====== TEXT

Lithium Industry Reeling After China Shutters 10% Of Global Supply

That’s a nice little EV industry you got over there in the US, it’s be a shame if suddenly it found itself without the most important commodity.

That’s one way to interpret what just happened in China; another – a less cynical – is the way Bloomberg described it, namely that China’s lithium industry itself is reeling as its top production hub –  responsible for around a 10th of the world’s supply –  faces sweeping closures amid a government probe of environmental infringements.

The crackdown in Yichun, Jiangxi province, also known as the country’s “Lithium capital” follows a local lithium frenzy over the past year as miners raced to feed rampant demand for the battery material — and to benefit from record global prices. Now, they’re grappling with a close-up inspection by environment officials sent from Beijing.

A lithium battery high-tech industrial park is seen in Hongshe, Southwest China’s Sichuan Province on August 29, 2022. The park hosts 35 companies in the industry and 49 projects, making it the largest such production base in Sichuan and Southwest China’s Chongqing Municipality.

According to Yicai newspaper, ore-processing operations in Yichun have been ordered to stop as investigators probe alleged violations at lithium mines. That, Bloomberg notes, threatens somewhere between 8% and 13% of global supply, according to various analyst estimates, although it’s unclear for how long the immediate shutdowns will last.

============
====== EXERCISE DATA

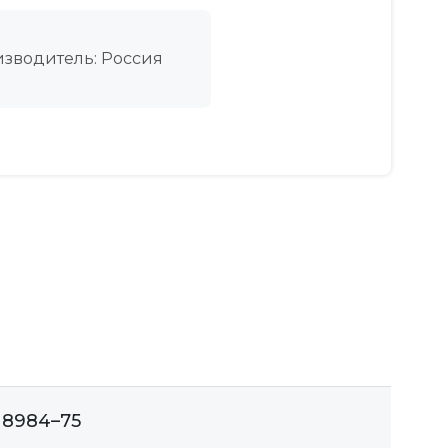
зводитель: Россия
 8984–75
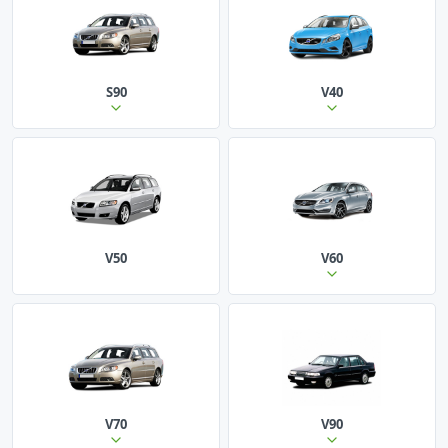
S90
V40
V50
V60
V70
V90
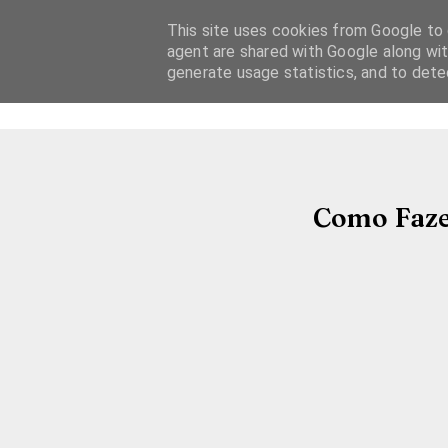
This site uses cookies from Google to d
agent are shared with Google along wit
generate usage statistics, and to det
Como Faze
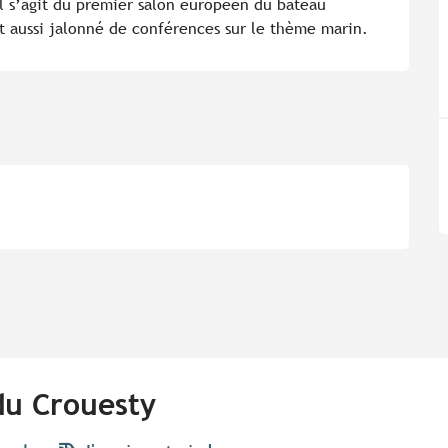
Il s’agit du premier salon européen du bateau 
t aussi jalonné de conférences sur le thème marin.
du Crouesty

============

### [STUDY QUESTIONS]
(a) In the lithium article, which city in Jiangxi province is known as China's "Lithium capital"?
(b) Transcribe the lithium article from "A lithium battery" up to and including "China’s Chongqing Municipality.", word for word.

### [EXPECTED RESPONSES]
(a) Yichun

(b)
A lithium battery high-tech industrial park is seen in Hongshe, Southwest China’s Sichuan Province on August 29, 2022. The park hosts 35 companies in the industry and 49 projects, making it the largest such production base in Sichuan and Southwest China’s Chongqing Municipality.